Treasuries Rally as Biggest Global Bond Rout Since 2003 PausesBy
Technical indicator shows notes were most oversold in 26 years
Daiwa SB, Mirae say it’s not yet time to buy Treasuries
Treasuries rose as investors questioned how much extra spending President-elect Donald Trump will be able to implement, halting a selloff that put global bonds on track for their worst month in 13 years.
U.S. 30-year yields surged past 3 percent Monday, fueling speculation the level is high enough to compensate investors for a pickup in inflation expectations and forecasts for the Federal Reserve to raise interest rates next month. A technical indicator showed 10-year Treasuries were the most oversold since 1990.
“To promote an even greater selloff in yields we’re going to need to see actual inflation pushing up, actual growth being more positive, and some of these policies that Trump has proposed being put in place,” said Peter Jolly, head of market research at National Australia Bank Ltd. in Sydney. “I don’t think we’re finished seeing, necessarily, the end of the selloff.”
The U.S. 30-year bond yield fell four basis points, or 0.04 percentage point, to 2.97 percent as of 7:04 a.m. in New York, based on Bloomberg Bond Trader data. The price of the 2.875 percent security due in November 2046 rose 27/32, or $8.44 per $1,000 face amount, to 98 5/32. Ten-year yields dropped five basis points to 2.22 percent.
European bonds also rebounded, with yields on Spanish 10-year securities falling seven basis points to 1.45 percent, after reaching the highest since the aftermath of the Brexit vote on Monday. Italy’s 10-year bond yields also declined.

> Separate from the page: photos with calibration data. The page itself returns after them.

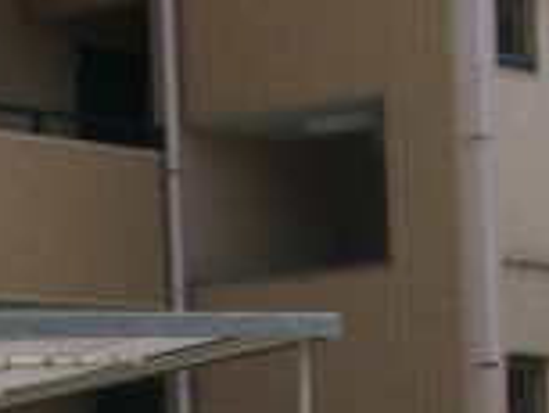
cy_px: 801
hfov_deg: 11.9
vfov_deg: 8.9
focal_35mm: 159
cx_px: -248
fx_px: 2524
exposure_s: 1/320
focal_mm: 6.2
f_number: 4.3
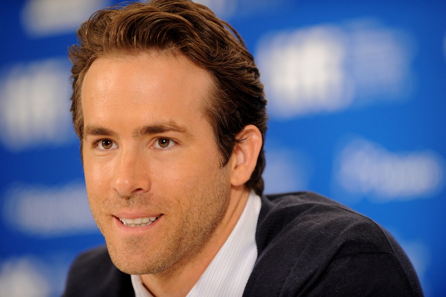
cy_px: 148
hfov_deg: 6.9
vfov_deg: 4.6
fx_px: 3715
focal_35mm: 300
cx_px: 223
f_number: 2.8
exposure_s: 1/320
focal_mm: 300
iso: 3200
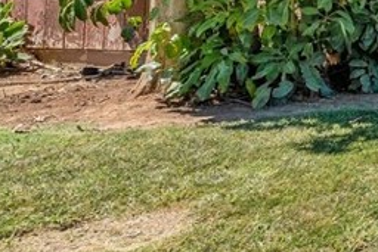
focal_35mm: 56
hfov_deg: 21.5
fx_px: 588
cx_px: 694
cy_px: -41
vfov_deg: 22.5
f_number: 8
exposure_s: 1/250
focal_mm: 14
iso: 100
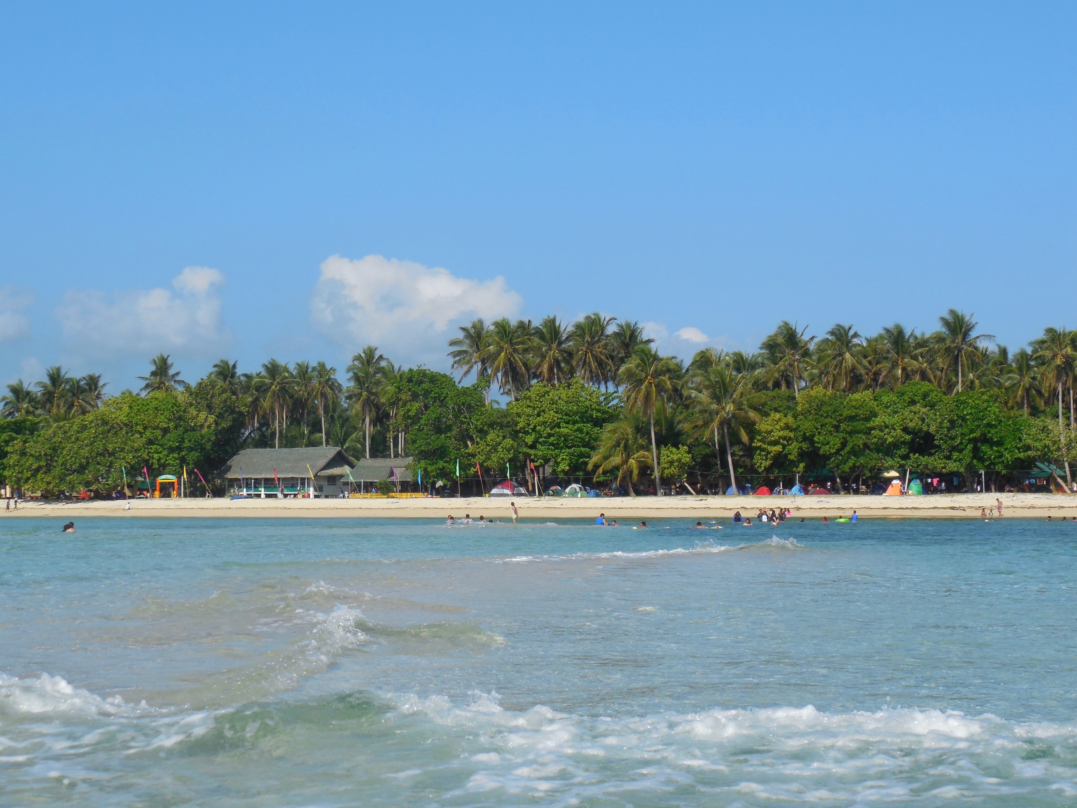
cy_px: 404
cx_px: 538
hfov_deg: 24.1
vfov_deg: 18.2
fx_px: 2520
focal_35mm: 81
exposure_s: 1/1250
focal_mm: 14.5
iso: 125
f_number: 4.6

Trump’s election sent bond yields surging around the world, driven by speculation his spending plans will boost inflation and the size of the U.S. debt while leading the Fed to pick up its pace of rate increases. Bank of America Corp.’s Global Broad Market Index fell 1.6 percent in November through Monday, headed for its biggest monthly loss since July 2003.
Economists predict U.S. data Tuesday will show import prices and retail sales both rose in October, while manufacturing in New York state fell this month, based on Bloomberg surveys. There’s a 92 percent chance the Fed will raise rates in December, futures contracts indicate.
The relative-strength index for 10-year yields rose to 83 on Monday, the highest level since 1990, with a number above 70 a sign to some traders the move has gone too far. The indicator was at 78 on Tuesday.
While similar readings in the past have presaged a reversal in yields, notably in 2012 and 2015, it is does not always prove a reliable predictor. During 2013’s so-called taper tantrum, 10-year yields continued to climb, even as the gauge showed bonds were oversold.
Some investors said they’re not yet ready to buy.
Kei Katayama at Daiwa SB Investments in Tokyo said he’s sticking with an underweight position in Treasuries amid the selloff. "It will continue a little bit more,” said Katayama, who helps oversee $50 billion at the firm.
Mirae Asset Global Investments Co., overseeing $93 billion, is also waiting to buy. Enna Li, one of the bond investors for the company in Taipei, said the decline may be over, though she’s wants to see further gains before moving money into Treasuries.